1. Field of the Invention
This invention relates to network communications and more particularly to redundancy of the routing protocol Intermediate System to Intermediate System Intra-domain Routing Information Exchange (“IS-IS”) and apparatus for protecting protocol services of a router and neighbor routers from failure within the router.
2. Related Art
Data packets progress through data networks by being sent from one machine to another towards their destination. Routers or other types of switches are used to route the data packets over one or more links between a data source, such as a customer's computer connected to the data network, and a destination. Routing protocols such as Intermediate System to Intermediate System Intra-domain Routing Information Exchange Protocol (“IS-IS”), Border Gateway Protocols (“BGP”), Routing Information Protocol (“RIP”), and Open Shortest Path First Protocol (“OSPF”) enable each machine to understand which other machine is the “next hop” that a packet should take towards its destination.
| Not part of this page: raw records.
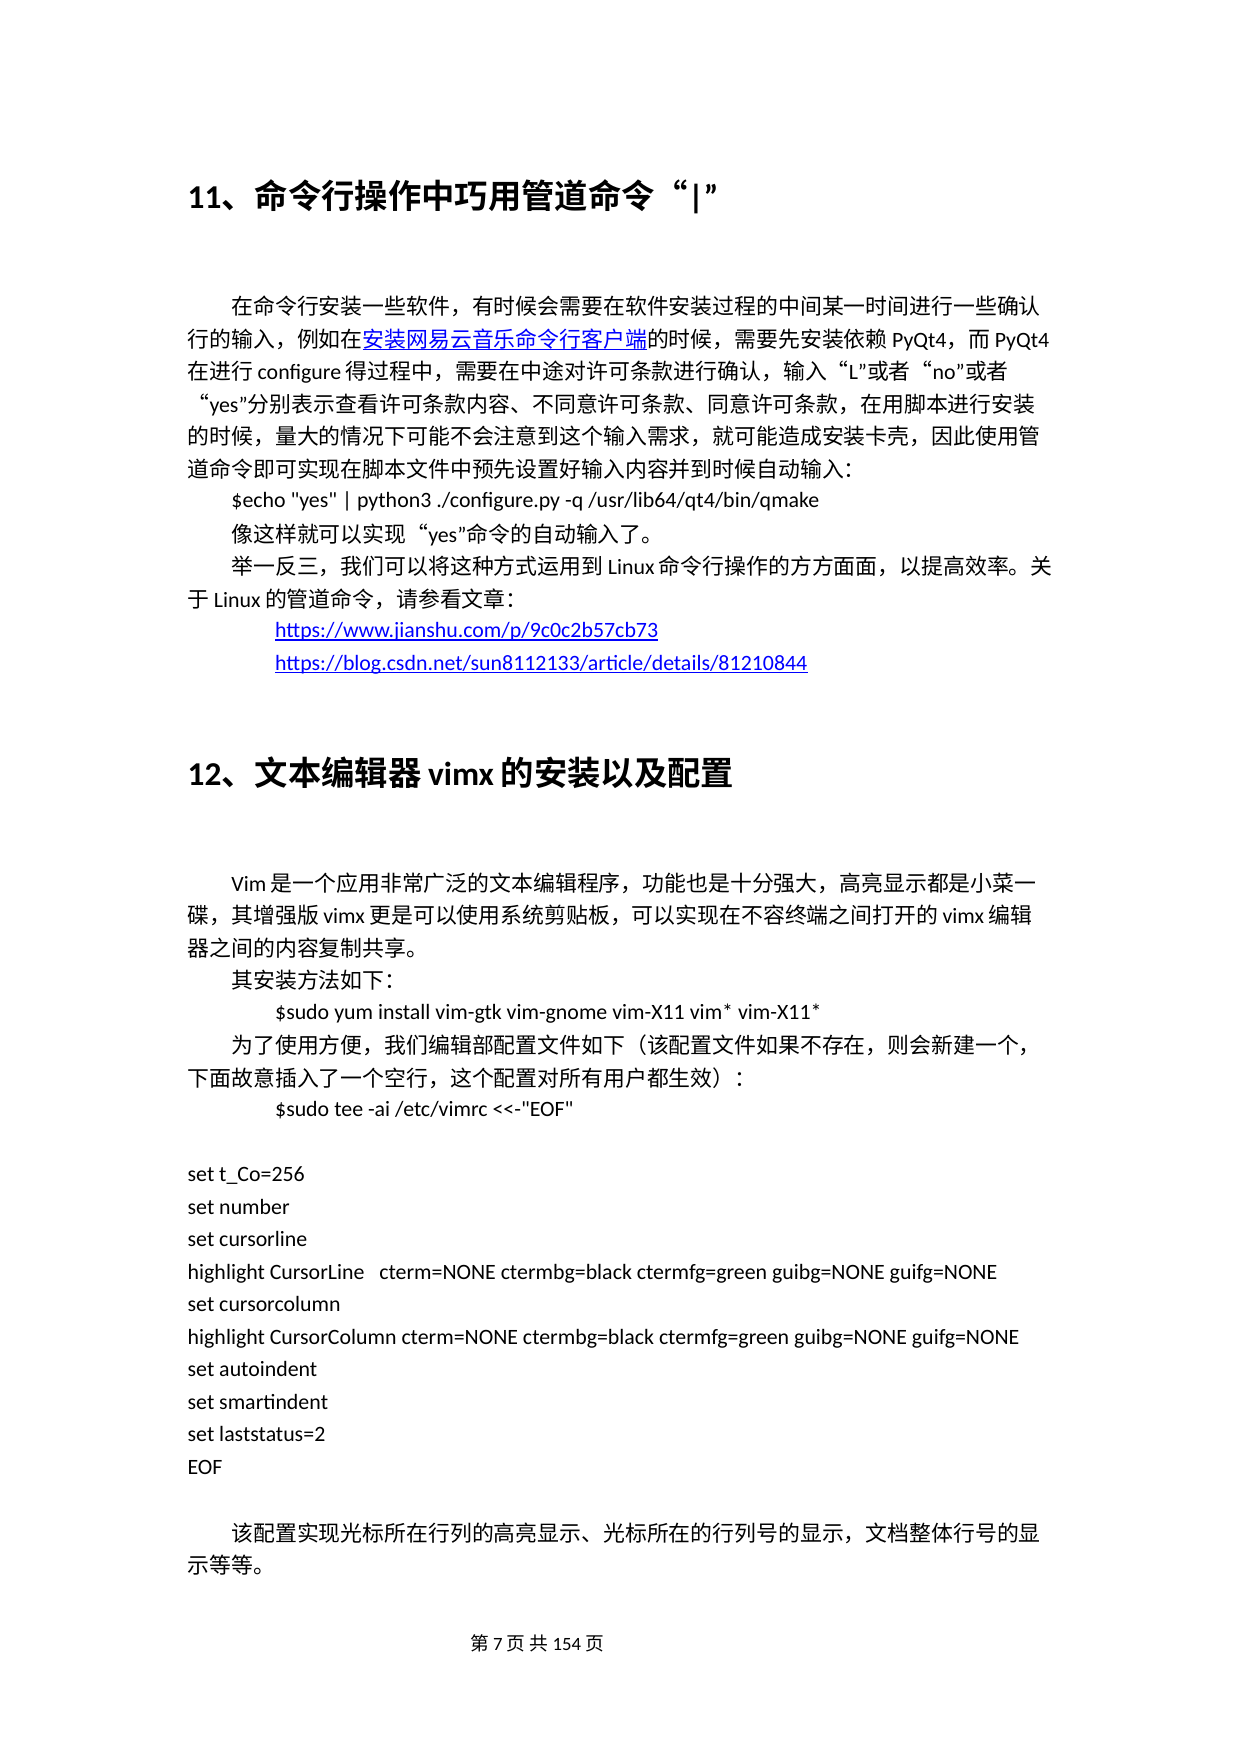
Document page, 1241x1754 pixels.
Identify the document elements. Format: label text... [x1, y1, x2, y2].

text 在命令行安装一些软件，有时候会需要在软件安装过程的中间某一时间进行一些确认行的输入，例如在安装网易云音乐命令行客户端的时候，需要先安装依赖PyQt4，而PyQt4在进行configure得过程中，需要在中途对许可条款进行确认，输入“L”或者“no”或者“yes”分别表示查看许可条款内容、不同意许可条款、同意许可条款，在用脚本进行安装的时候，量大的情况下可能不会注意到这个输入需求，就可能造成安装卡壳，因此使用管道命令即可实现在脚本文件中预先设置好输入内容并到时候自动输入： [187, 289, 1053, 484]
text highlight CursorLine cterm=NONE ctermbg=black ctermfg=green guibg=NONE guifg=NONE [187, 1255, 1053, 1288]
text 该配置实现光标所在行列的高亮显示、光标所在的行列号的显示，文档整体行号的显示等等。 [187, 1515, 1053, 1580]
text highlight CursorColumn cterm=NONE ctermbg=black ctermfg=green guibg=NONE guifg=NONE [187, 1320, 1053, 1353]
text $sudo yum install vim-gtk vim-gnome vim-X11 vim* vim-X11* [187, 995, 1053, 1028]
text Vim是一个应用非常广泛的文本编辑程序，功能也是十分强大，高亮显示都是小菜一碟，其增强版vimx更是可以使用系统剪贴板，可以实现在不容终端之间打开的vimx编辑器之间的内容复制共享。 [187, 865, 1053, 963]
text EOF [187, 1450, 1053, 1483]
text set cursorline [187, 1223, 1053, 1255]
subtitle 11、命令行操作中巧用管道命令“|” [187, 162, 1053, 227]
text $echo "yes" | python3 ./configure.py -q /usr/lib64/qt4/bin/qmake [187, 484, 1053, 516]
text set smartindent [187, 1385, 1053, 1418]
subtitle 12、文本编辑器vimx的安装以及配置 [187, 738, 1053, 803]
text https://www.jianshu.com/p/9c0c2b57cb73 [187, 614, 1053, 646]
text set autoindent [187, 1353, 1053, 1385]
text set number [187, 1190, 1053, 1223]
text set t_Co=256 [187, 1158, 1053, 1190]
text set cursorcolumn [187, 1288, 1053, 1320]
text 其安装方法如下： [187, 963, 1053, 995]
text https://blog.csdn.net/sun8112133/article/details/81210844 [187, 646, 1053, 679]
text 为了使用方便，我们编辑部配置文件如下（该配置文件如果不存在，则会新建一个，下面故意插入了一个空行，这个配置对所有用户都生效）： [187, 1028, 1053, 1093]
text set laststatus=2 [187, 1418, 1053, 1450]
text $sudo tee -ai /etc/vimrc <<-"EOF" [187, 1093, 1053, 1125]
text 像这样就可以实现“yes”命令的自动输入了。 [187, 516, 1053, 549]
text 举一反三，我们可以将这种方式运用到Linux命令行操作的方方面面，以提高效率。关于Linux的管道命令，请参看文章： [187, 549, 1053, 614]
Routers use the routing protocols to construct routing tables. Thereafter, when a router receives a data packet and has to make a forwarding decision, the router “looks up” the next hop machine in the routing table. Conventionally, the routers look up the routing table using the destination IP address in the data packet as an index.
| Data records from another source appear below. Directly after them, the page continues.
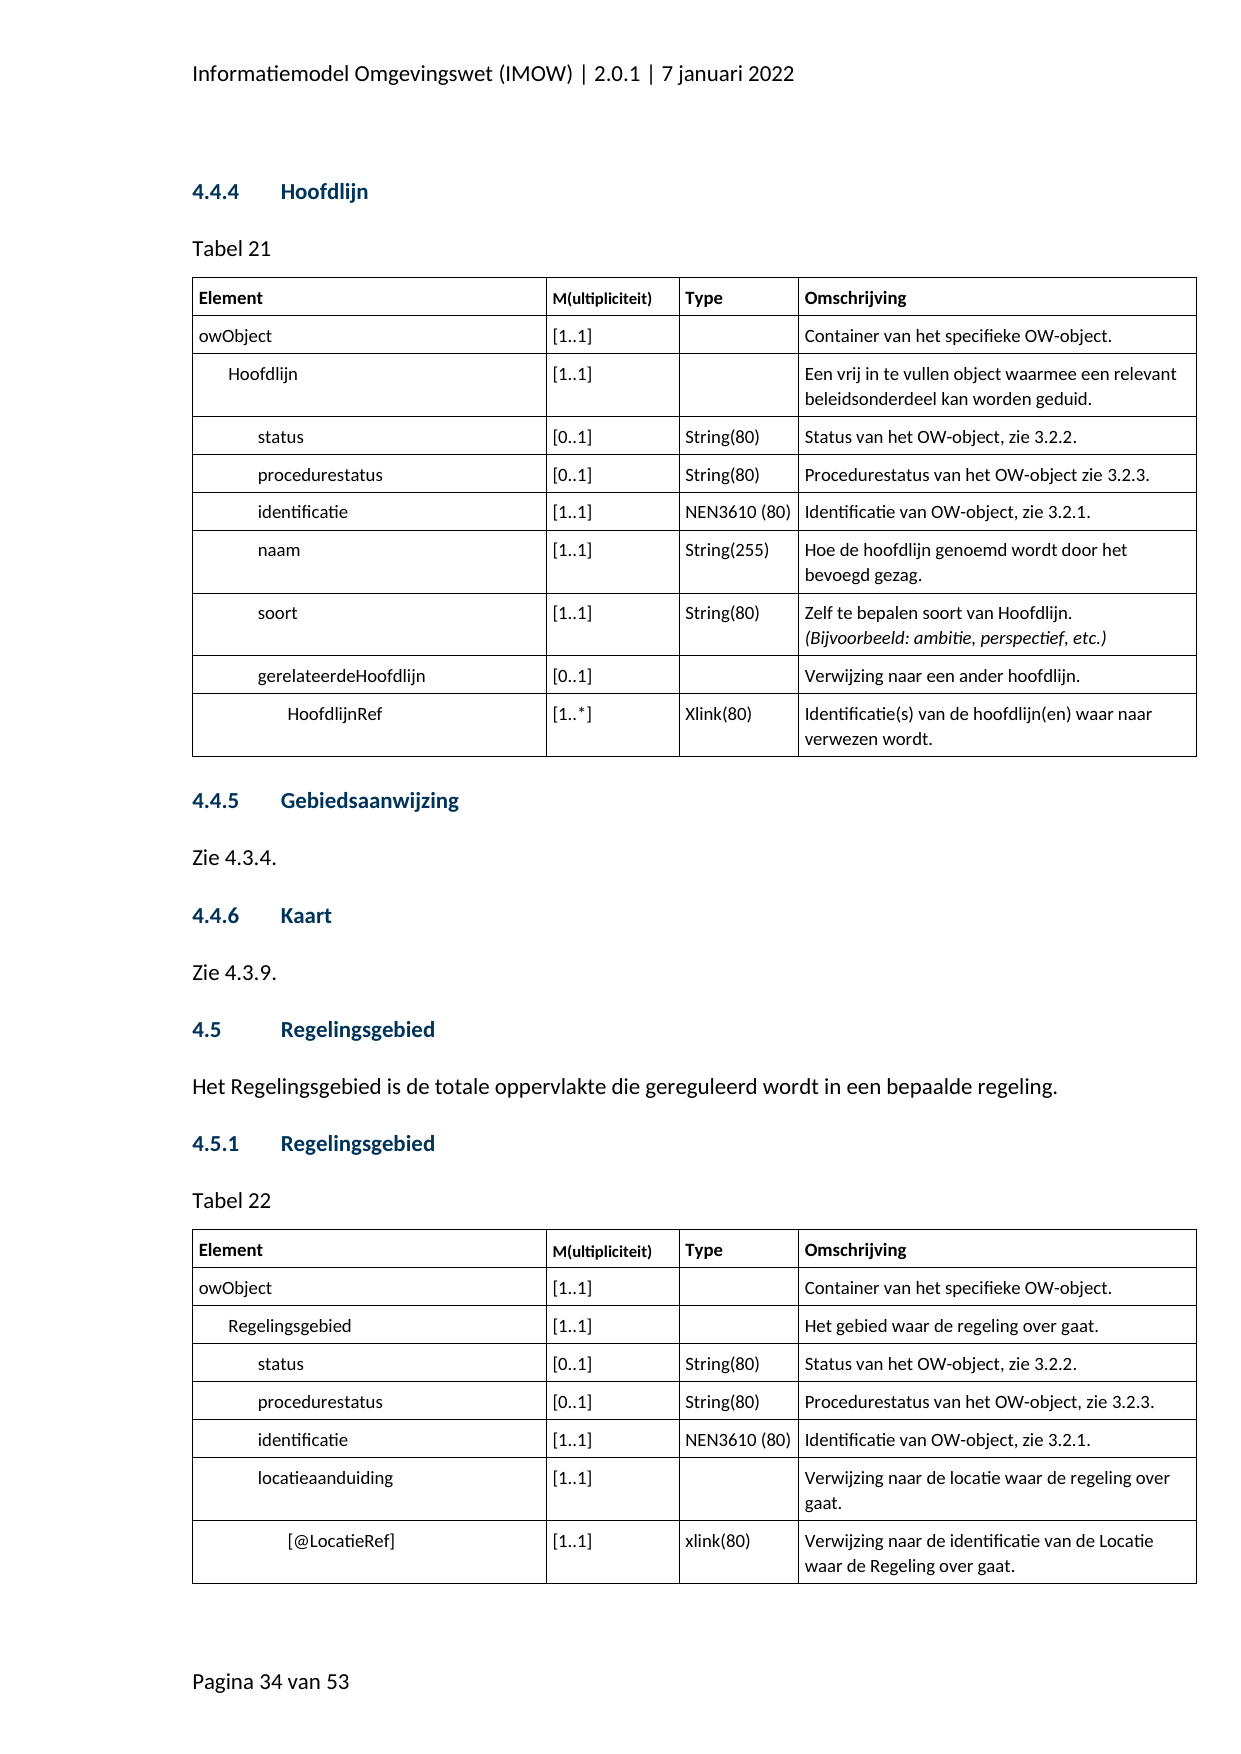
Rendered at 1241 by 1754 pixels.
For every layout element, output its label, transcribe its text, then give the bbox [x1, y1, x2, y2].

table_cell [1..1] [547, 493, 679, 529]
table_cell String(80) [680, 1344, 798, 1381]
table_cell [1..1] [547, 531, 679, 592]
table_cell String(255) [680, 531, 798, 592]
table_cell Status van het OW-object, zie 3.2.2. [799, 1344, 1196, 1381]
table_cell [0..1] [547, 656, 679, 693]
table_cell Status van het OW-object, zie 3.2.2. [799, 417, 1196, 454]
table_cell [680, 1268, 798, 1305]
table_cell [1..*] [547, 694, 679, 756]
table_cell Zelf te bepalen soort van Hoofdlijn. (Bijvoorbeeld: ambitie, perspectief, etc.) [799, 594, 1196, 655]
table_cell NEN3610 (80) [680, 493, 798, 529]
table_cell status [193, 417, 546, 454]
table_cell [0..1] [547, 417, 679, 454]
table_cell owObject [193, 316, 546, 353]
table_header Type [680, 1230, 798, 1267]
table_cell [1..1] [547, 354, 679, 416]
table_header Type [680, 278, 798, 315]
table_cell [1..1] [547, 1458, 679, 1520]
table_cell identificatie [193, 493, 546, 529]
table_cell identificatie [193, 1420, 546, 1457]
table_cell String(80) [680, 1382, 798, 1419]
table_cell NEN3610 (80) [680, 1420, 798, 1457]
table_cell Verwijzing naar de locatie waar de regeling over gaat. [799, 1458, 1196, 1520]
table_cell [1..1] [547, 1420, 679, 1457]
table_cell soort [193, 594, 546, 655]
table_cell status [193, 1344, 546, 1381]
table_cell [0..1] [547, 1382, 679, 1419]
table_cell Identificatie(s) van de hoofdlijn(en) waar naar verwezen wordt. [799, 694, 1196, 756]
table_cell [1..1] [547, 1306, 679, 1343]
table_header Omschrijving [799, 278, 1196, 315]
table_cell procedurestatus [193, 455, 546, 492]
text Zie 4.3.4. [192, 843, 1092, 872]
table_cell Container van het specifieke OW-object. [799, 316, 1196, 353]
table_cell Hoofdlijn [193, 354, 546, 416]
text Zie 4.3.9. [192, 958, 1092, 986]
table_cell procedurestatus [193, 1382, 546, 1419]
subtitle Hoofdlijn [192, 177, 1092, 205]
table_header M(ultipliciteit) [547, 1230, 679, 1267]
table_cell gerelateerdeHoofdlijn [193, 656, 546, 693]
table_cell Hoe de hoofdlijn genoemd wordt door het bevoegd gezag. [799, 531, 1196, 592]
table_cell locatieaanduiding [193, 1458, 546, 1520]
table_cell Een vrij in te vullen object waarmee een relevant beleidsonderdeel kan worden geduid. [799, 354, 1196, 416]
table_cell [1..1] [547, 1521, 679, 1583]
table_cell xlink(80) [680, 1521, 798, 1583]
text Het Regelingsgebied is de totale oppervlakte die gereguleerd wordt in een bepaalde regeling. [192, 1072, 1092, 1100]
table_cell [680, 354, 798, 416]
table_cell Xlink(80) [680, 694, 798, 756]
table_cell [680, 1306, 798, 1343]
table_header Omschrijving [799, 1230, 1196, 1267]
subtitle Regelingsgebied [192, 1015, 1092, 1043]
table_cell Het gebied waar de regeling over gaat. [799, 1306, 1196, 1343]
table_cell Procedurestatus van het OW-object zie 3.2.3. [799, 455, 1196, 492]
table_header M(ultipliciteit) [547, 278, 679, 315]
table_cell [1..1] [547, 1268, 679, 1305]
subtitle Regelingsgebied [192, 1129, 1092, 1157]
table_header Element [193, 1230, 546, 1267]
table_cell [@LocatieRef] [193, 1521, 546, 1583]
table_cell owObject [193, 1268, 546, 1305]
table_cell [0..1] [547, 1344, 679, 1381]
subtitle Gebiedsaanwijzing [192, 786, 1092, 814]
table_cell String(80) [680, 455, 798, 492]
subtitle Kaart [192, 901, 1092, 929]
table_cell Identificatie van OW-object, zie 3.2.1. [799, 1420, 1196, 1457]
table_cell naam [193, 531, 546, 592]
table_cell Regelingsgebied [193, 1306, 546, 1343]
table_cell Verwijzing naar een ander hoofdlijn. [799, 656, 1196, 693]
table_cell [1..1] [547, 316, 679, 353]
table_cell Identificatie van OW-object, zie 3.2.1. [799, 493, 1196, 529]
table_cell [680, 656, 798, 693]
table_cell [1..1] [547, 594, 679, 655]
table_cell String(80) [680, 417, 798, 454]
table_cell [680, 1458, 798, 1520]
table_cell [680, 316, 798, 353]
table_cell Container van het specifieke OW-object. [799, 1268, 1196, 1305]
table_cell String(80) [680, 594, 798, 655]
table_cell HoofdlijnRef [193, 694, 546, 756]
table_header Element [193, 278, 546, 315]
table_cell Procedurestatus van het OW-object, zie 3.2.3. [799, 1382, 1196, 1419]
table_cell Verwijzing naar de identificatie van de Locatie waar de Regeling over gaat. [799, 1521, 1196, 1583]
table_cell [0..1] [547, 455, 679, 492]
IS-IS is a link state protocol which stores information about the state of links and uses that data to select paths. IS-IS is defined by the International Standard Organization as described in ANS1 X353.3/87-150R, 1987 and RFC-1074, which references are incorporated by references into this application. IS-IS specifies two level hierarchical routing in which Level 1 routing deals with routing within an area and Level 2 routing deals with routing between different areas. Each node maintains a complete topology of the whole network. Route computation is based on a modified version of Dijkstra's Shortest Path First (SPF) algorithm. A process referred to as configuration defines how routers learn about each other.
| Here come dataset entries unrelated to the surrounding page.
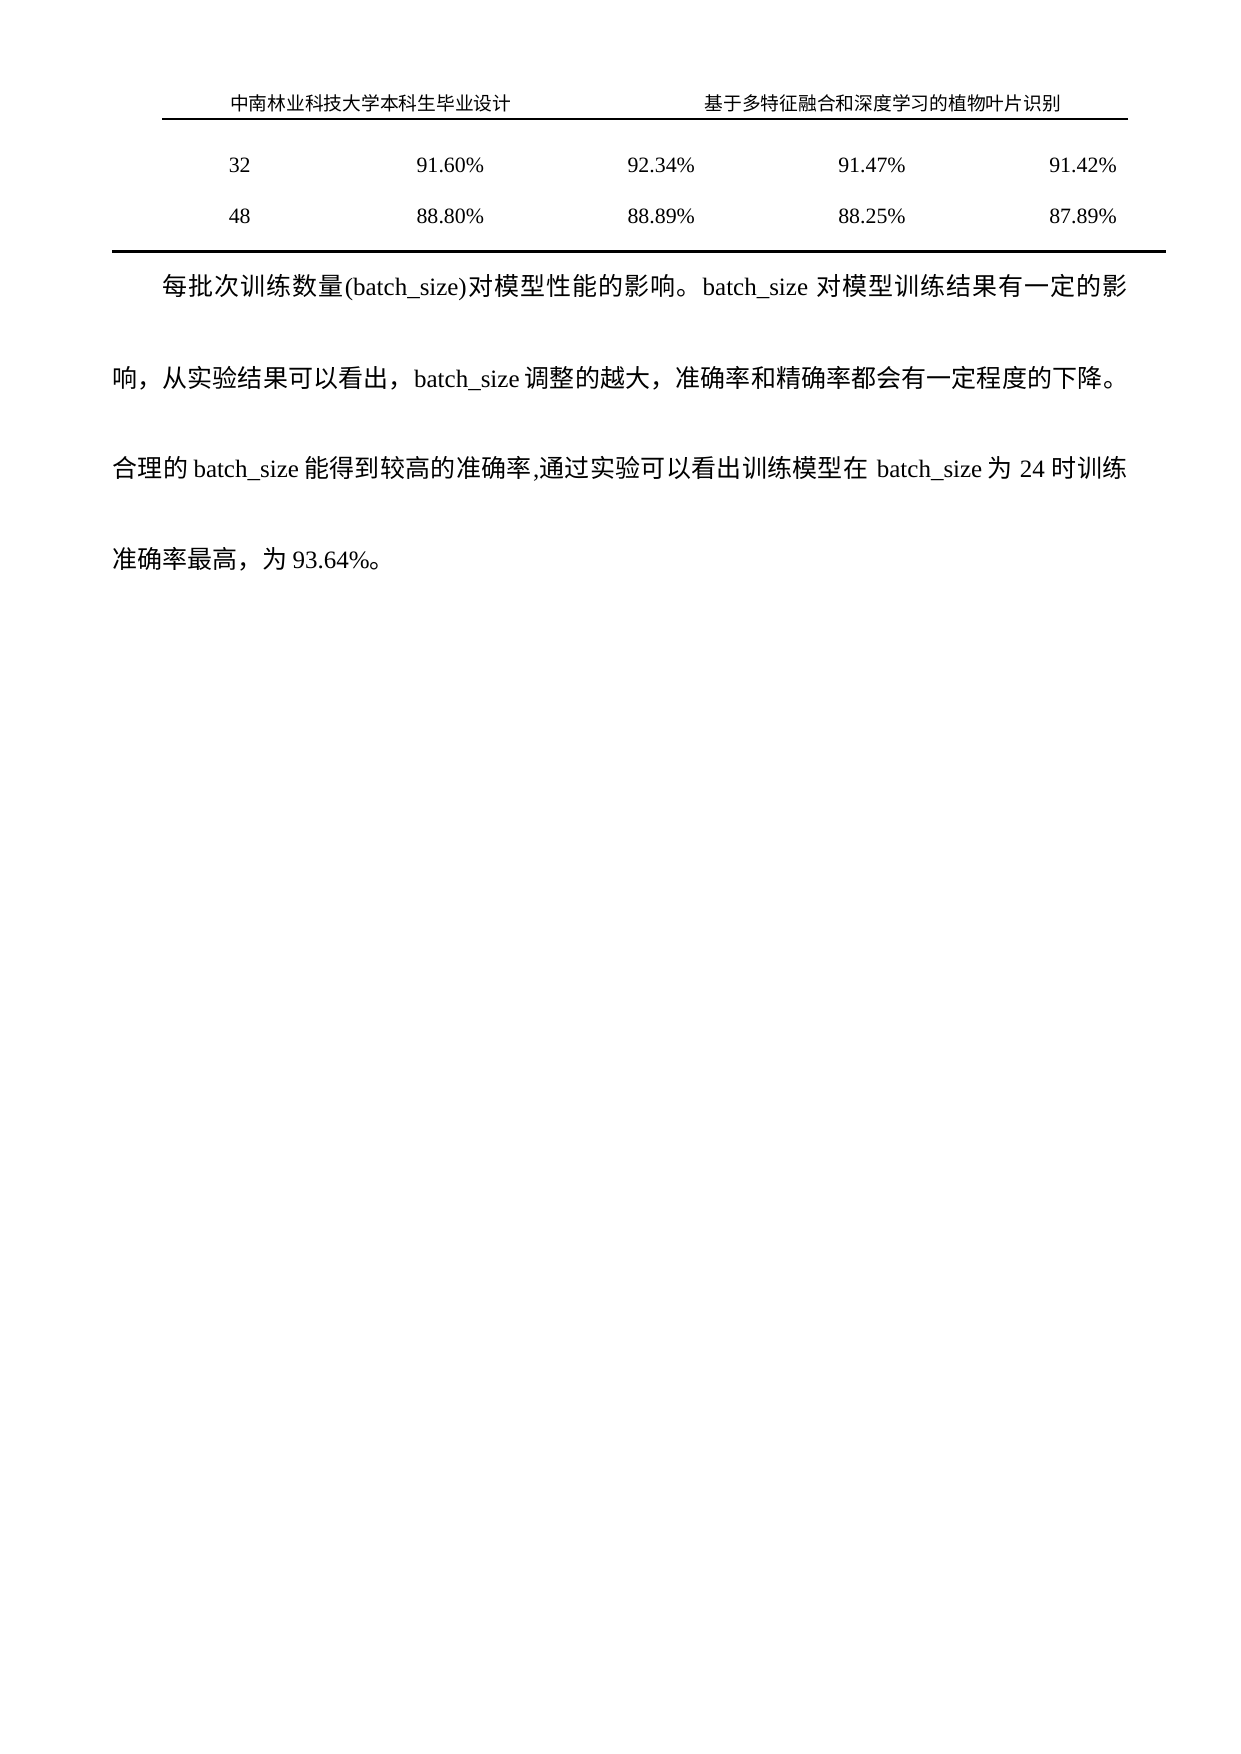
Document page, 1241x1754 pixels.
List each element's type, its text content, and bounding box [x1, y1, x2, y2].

table_cell 88.80% [323, 199, 534, 250]
table_cell 88.25% [745, 199, 956, 250]
table_cell 92.34% [534, 149, 744, 199]
table_cell 32 [112, 149, 323, 199]
text 每批次训练数量(batch_size)对模型性能的影响。batch_size 对模型训练结果有一定的影响，从实验结果可以看出，batch_size调整的越大，准确率和精确率都会有一定程度的下降。合理的batch_size能得到较高的准确率,通过实验可以看出训练模型在 batch_size为 24 时训练准确率最高，为93.64%。 [112, 253, 1128, 591]
table_cell 91.47% [745, 149, 956, 199]
table_cell 91.60% [323, 149, 534, 199]
table_cell 48 [112, 199, 323, 250]
table_cell 88.89% [534, 199, 744, 250]
table_cell 91.42% [956, 149, 1166, 199]
table_cell 87.89% [956, 199, 1166, 250]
When conventional IP edge routers lose their primary circuitry and operation falls back to a redundant controller, a five to fifteen minute outage ensues while the router relearns the routing states and packet forwarding tables. In order to enhance the reliability of the router device, it is important to multiplex the above-mentioned route calculation units. The multiplex router device includes a plurality of route calculation units, and always has one route calculation unit placed in the active mode to make it execute an ordinary process while keeping the remaining route calculation units in a standby mode. When the route calculation unit in the active mode runs into trouble, the multiplex router device brings one of the waiting route calculation units into the active mode (this is referred to as a system switchover of route calculation units), and the one other route calculation unit takes over and continues to execute the process that was previously being executed by the route calculation unit in trouble.
It is desirable to provide high network availability by providing improved redundancy which can be implemented as a link level protocol running over IP having a backup link level process in total real time synchronization with an active one in order to enable an expeditious switchover when a failure occurs on the active control card.